Storage at the edge or the outer limit of the enterprise has garnered little attention from IT or vendors.
Centralization has always been the dominant paradigm, and what storage existed at the enterprise edge, perhaps in a small server in a remote office or in a corporate laptop, only mattered because it contributed to the main corporate data trove. Perhaps the biggest focus on the edge has been the additional security risks it carries.
Today, as the cloud has upended long-standing architectural ideals, and as the edge itself has grown in importance, particularly in connection with IoT and the industrial internet of things (IloT), what was once terra incognita has started to matter. IoT, and especially IIoT, are becoming sources of vast, growing quantities of data, and some -- but not all -- of it could be quite valuable. Storage for IoT and IIoT data is becoming a point of attention.

• _Keypoint data per instance_

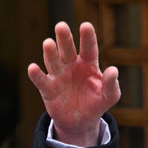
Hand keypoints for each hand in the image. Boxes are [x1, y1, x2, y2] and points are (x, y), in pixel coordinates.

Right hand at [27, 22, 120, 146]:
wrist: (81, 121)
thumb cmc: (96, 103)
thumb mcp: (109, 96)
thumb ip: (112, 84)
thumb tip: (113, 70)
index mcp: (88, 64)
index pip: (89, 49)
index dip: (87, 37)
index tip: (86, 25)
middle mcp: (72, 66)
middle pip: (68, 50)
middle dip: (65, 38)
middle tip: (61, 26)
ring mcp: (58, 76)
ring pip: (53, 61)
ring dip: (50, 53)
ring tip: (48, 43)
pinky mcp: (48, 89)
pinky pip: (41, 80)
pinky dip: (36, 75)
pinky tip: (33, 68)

• _Exercises to complete_
(1) Answer these questions about the edge storage passage:
(a) What has always been the dominant paradigm?
(b) What has perhaps been the biggest focus on the edge?
(c) What are IoT and especially IIoT becoming sources of?
(2) Carry on with the passage about edge storage from the point where it stops.

• _Outputs for the tasks_
(1)
(a) Centralization.
(b) The additional security risks it carries.
(c) Vast, growing quantities of data.

(2)
For example, thousands of video cameras generating vast amounts of data keep many cities safe. In other areas, prodigious volumes of data come from heavily instrumented locomotives, aircraft and even agricultural operations where soil sensors are helping farmers tune fertilizer and pesticide applications and irrigate with precision. All that data can easily overwhelm traditional centralized storage models, and that has led to experiments with preprocessing and analysis at the source and centralizing only a small part of the data.
A lot of the data at the enterprise edge isn't worth much, however. It proves nothing. It's the outlier data that matters most and must be extracted.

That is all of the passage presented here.